Hay muchos tipos y formas de besos: besos apasionados que hacen que se pare el reloj, besos fugaces de diario, besos de reconciliación untados en lágrimas o besos que son solo el preámbulo de mucho más. Pero hay un tipo de besos que deberían estar prohibidos: los besos de obligación, los rutinarios, los que responden a una queja pidiendo un beso con disgusto de no haberlo obtenido.
Los besos, como los abrazos, no tiene sentido pedirlos, porque lo que los hace especiales es que sean espontáneos, que la persona haya decidido darlos porque sí. Es como cuando nos hacen un regalo por compromiso, que no hace la misma ilusión, por espectacular que sea lo que nos hayan comprado.

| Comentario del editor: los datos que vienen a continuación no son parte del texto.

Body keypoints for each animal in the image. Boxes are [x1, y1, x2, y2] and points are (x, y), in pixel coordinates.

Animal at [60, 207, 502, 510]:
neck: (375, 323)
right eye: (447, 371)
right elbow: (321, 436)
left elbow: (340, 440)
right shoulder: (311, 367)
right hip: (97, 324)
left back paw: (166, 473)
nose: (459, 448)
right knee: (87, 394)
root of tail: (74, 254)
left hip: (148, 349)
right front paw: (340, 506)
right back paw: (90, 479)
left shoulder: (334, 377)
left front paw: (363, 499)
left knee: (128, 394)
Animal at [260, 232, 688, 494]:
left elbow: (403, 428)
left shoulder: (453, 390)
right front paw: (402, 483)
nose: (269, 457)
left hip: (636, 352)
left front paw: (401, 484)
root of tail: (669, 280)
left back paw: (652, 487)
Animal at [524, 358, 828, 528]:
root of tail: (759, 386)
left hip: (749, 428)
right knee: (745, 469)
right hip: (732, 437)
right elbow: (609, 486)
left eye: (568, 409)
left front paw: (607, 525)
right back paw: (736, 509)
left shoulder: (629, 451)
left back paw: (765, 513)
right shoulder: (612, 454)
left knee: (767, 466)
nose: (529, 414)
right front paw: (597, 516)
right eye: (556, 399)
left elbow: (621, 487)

No es nada divertido cuando ves una película con alguien que ha decidido acompañarte porque a ti te gusta, pero sabes que no le interesa para nada. Con los besos en realidad nos pasa lo mismo, que no nos saben igual si se dan sin ganas, si notamos o sabemos que el otro no lo está disfrutando tanto como nosotros.

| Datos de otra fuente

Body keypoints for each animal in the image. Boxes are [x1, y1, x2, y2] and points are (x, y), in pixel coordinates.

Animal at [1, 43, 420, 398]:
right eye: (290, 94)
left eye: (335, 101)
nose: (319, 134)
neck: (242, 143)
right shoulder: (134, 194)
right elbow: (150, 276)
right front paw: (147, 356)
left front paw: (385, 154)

Lo irónico es que a veces pedimos un beso a quien no quiere darlo, por ejemplo, nos encantaría que esa chica sintiera lo que sentimos, o un día cualquiera con la pareja, quisiéramos que en ese momento tuviera las mismas ganas que nosotros de una tarde de besos y sofá. Llega San Valentín, y a algunos nos invade la presión social de que sea una noche única. Perdemos la naturalidad, la magia de lo espontaneo y auténtico. Olvidamos que los mejores besos son los besos improvisados, los inesperados… y que la única forma de que un beso merezca la pena es que los dos lo busquen y el beso suceda.
Más vale dar y recibir besos de calidad, besos de verdad. San Valentín es todos los días, cada vez que nos apetece dar un beso sin motivos. Esos besos que no das tú ni doy yo, sino que damos nosotros, porque en el espacio-tiempo se entremezclan tu voluntad y la mía de forma perfecta, creando esa simbiosis que nos llena mucho más incluso que el puro intercambio salival.
¡La vida es demasiado corta para los besos a medias, los besos sin ganas!